Like many people, Facebook has become the largest non-direct way I access news. I ‘like’ just about every major Australian news organisation and then some. With so may options coming into my stream I rely heavily on headlines for selecting which stories I read.
After many weeks of frustration this morning I gave Fox Sports Australia the punt with a very aggressive click on the ‘Unlike this page’ button. I hope I never see them in my stream again. The reality of their content had simply failed to meet the promise of their headlines on too many occasions. They annoyed me and then they lost me.
More often than not they promised ‘the best’ of something, usually a video, only to deliver a very mediocre something. “The Best Goal You Will See This Year” followed by a video of a very average goal (more often than not a 15 second clip preceded by a 30 sec ad!). “Jarryd Hayne Stuns NFL Commentators”, followed by a couple of commentators saying the Aussie is ‘not doing too bad’.

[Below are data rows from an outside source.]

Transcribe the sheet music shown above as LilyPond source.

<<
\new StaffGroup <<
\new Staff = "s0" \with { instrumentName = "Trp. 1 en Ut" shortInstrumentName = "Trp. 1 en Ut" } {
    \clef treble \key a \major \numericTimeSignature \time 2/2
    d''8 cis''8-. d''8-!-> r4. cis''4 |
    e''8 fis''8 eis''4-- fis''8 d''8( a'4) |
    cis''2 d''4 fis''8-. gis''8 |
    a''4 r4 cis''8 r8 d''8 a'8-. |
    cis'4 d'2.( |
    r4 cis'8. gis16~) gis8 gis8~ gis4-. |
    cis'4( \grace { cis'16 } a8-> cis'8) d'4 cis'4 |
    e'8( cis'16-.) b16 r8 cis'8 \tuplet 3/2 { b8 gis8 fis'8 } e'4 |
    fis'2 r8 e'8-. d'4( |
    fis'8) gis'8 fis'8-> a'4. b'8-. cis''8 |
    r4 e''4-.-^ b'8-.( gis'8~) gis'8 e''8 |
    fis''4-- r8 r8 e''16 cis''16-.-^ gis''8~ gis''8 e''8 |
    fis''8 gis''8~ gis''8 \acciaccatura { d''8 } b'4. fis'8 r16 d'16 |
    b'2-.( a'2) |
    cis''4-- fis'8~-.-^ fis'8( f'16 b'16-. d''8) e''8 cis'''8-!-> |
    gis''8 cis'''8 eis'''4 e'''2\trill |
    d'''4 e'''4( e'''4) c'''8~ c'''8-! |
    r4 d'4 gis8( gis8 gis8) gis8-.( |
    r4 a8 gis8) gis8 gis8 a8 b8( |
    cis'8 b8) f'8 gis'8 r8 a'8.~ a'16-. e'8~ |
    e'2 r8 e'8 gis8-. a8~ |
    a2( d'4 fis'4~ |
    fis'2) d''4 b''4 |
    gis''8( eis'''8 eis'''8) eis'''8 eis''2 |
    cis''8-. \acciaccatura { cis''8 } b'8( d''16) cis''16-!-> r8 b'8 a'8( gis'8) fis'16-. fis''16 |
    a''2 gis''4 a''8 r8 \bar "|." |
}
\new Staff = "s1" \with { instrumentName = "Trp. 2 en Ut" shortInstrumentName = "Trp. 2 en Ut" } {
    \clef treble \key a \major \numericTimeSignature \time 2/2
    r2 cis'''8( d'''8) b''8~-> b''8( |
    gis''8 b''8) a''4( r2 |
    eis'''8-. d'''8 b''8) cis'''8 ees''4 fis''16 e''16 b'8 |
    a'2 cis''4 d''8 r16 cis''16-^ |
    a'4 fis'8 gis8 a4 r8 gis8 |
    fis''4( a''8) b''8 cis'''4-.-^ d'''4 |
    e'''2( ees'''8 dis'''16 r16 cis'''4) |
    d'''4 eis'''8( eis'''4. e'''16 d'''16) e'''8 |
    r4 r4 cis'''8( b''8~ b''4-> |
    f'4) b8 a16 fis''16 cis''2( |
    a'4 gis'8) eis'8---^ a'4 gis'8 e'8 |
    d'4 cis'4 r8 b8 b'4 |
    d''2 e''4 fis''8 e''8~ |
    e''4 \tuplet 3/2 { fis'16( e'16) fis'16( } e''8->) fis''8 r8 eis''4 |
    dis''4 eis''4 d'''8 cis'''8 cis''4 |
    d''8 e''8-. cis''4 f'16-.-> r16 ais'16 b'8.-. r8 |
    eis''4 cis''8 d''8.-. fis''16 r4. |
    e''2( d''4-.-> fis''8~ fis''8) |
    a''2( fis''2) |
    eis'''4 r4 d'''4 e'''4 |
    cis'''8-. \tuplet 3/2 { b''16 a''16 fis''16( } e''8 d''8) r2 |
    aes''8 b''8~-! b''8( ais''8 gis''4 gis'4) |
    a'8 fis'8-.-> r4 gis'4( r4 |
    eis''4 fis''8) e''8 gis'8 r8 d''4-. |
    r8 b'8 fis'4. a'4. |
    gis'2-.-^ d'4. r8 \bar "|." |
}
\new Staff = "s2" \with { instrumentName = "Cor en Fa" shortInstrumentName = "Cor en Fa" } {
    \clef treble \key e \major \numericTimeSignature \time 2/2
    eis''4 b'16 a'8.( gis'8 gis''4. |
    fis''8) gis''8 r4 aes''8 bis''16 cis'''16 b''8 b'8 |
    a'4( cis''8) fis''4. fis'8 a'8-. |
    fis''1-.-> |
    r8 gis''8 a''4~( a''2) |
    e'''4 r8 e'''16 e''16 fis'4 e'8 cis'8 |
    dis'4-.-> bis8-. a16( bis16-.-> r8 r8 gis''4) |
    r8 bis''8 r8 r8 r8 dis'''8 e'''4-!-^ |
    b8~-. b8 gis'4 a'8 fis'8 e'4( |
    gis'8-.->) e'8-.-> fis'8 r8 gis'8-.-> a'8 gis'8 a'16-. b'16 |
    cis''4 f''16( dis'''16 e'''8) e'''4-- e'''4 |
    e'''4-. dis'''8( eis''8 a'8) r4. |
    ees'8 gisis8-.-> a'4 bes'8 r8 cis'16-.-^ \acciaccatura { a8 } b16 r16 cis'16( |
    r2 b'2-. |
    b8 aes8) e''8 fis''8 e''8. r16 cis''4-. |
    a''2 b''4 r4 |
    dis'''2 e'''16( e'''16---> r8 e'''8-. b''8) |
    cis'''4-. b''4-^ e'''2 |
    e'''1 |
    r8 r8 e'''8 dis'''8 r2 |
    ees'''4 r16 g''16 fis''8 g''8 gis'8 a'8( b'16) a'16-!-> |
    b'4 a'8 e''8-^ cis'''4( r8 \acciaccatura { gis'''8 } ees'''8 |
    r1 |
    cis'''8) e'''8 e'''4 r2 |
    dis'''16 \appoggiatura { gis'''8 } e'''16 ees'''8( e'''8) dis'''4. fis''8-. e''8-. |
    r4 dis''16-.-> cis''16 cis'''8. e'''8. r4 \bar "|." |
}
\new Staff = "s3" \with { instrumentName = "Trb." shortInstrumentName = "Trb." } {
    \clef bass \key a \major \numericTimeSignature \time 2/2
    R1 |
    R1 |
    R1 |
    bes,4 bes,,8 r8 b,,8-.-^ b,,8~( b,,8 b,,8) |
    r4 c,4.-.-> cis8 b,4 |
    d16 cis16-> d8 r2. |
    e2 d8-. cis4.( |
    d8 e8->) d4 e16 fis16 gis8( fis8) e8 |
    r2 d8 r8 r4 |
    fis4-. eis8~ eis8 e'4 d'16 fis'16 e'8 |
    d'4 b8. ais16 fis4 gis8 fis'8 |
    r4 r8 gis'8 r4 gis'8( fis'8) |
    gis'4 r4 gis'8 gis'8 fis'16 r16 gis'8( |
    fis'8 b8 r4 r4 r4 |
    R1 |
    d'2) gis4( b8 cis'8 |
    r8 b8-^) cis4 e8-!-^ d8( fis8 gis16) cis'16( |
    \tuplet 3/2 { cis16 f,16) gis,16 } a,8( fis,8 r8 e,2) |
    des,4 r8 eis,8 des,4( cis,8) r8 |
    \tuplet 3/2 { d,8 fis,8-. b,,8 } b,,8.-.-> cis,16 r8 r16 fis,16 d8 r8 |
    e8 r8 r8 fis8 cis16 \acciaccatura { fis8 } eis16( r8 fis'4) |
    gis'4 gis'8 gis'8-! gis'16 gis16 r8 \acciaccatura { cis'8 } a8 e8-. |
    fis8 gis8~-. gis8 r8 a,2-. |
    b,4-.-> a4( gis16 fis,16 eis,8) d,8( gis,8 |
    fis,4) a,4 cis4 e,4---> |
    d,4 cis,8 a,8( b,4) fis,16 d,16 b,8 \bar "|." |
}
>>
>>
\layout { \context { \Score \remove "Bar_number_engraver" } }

I’m sure they don’t care but I also have news.com.au on a very short leash and they are likely to get the chop by the end of the week if they don’t change their ways.
Your headline is a promise
As any first year marketing student will know, failing to meet customers’ expectations for your products and services is one of the surest ways to damage your reputation.
In a competitive content space your headline is your promise. If the content doesn’t deliver on the promise, you are damaging your brand.
The temptation in a competitive market is always to over reach, make your content sound like something it’s not, just get the click at any cost.
If ‘get the click at any cost’ is your headline writing strategy you better be prepared to pay the price. You may get away with it for a short period by replacing dis-enfranchised readers with new readers (attracted by great headlines) but eventually you end up annoying everybody. It will quickly become a death spiral for your readership as the pool of new readers shrinks and the pool of ex-readers grows.
Content is a long game, clickbait is short term
Just as great content has the capacity to grow customer engagement, it also has the capacity to grow dis-engagement.
Unlike traditional advertising and marketing mediums, content is not about achieving an instant sale; it should be about delivering a lifetime of sales. Your content should build trust, respect and likability. This doesn’t happen with one story, one video or one infographic, it happens over time across multiple interactions and multiple pieces of content.
Luring customers with the false promise of a headline that can’t be justified by the substance of the content is the surest way to undo all of your hard work.
Simple tips for great headlines
Creating a good headline has the capacity to make or break an article. Here are a few tips to keep you on track.
- Create your content and then write the headline
- At least 25% of the time spent writing an article should be spent on the headline and first par.
- Test your headline with a colleague or a customer
- Don’t trick people into reading something boring; draw them into something exciting.
- Be descriptive and detailed, while still being punchy
- Consider the context – will the piece be read online or offline (magazine etc)? Does it work on the social net? Who is the target audience?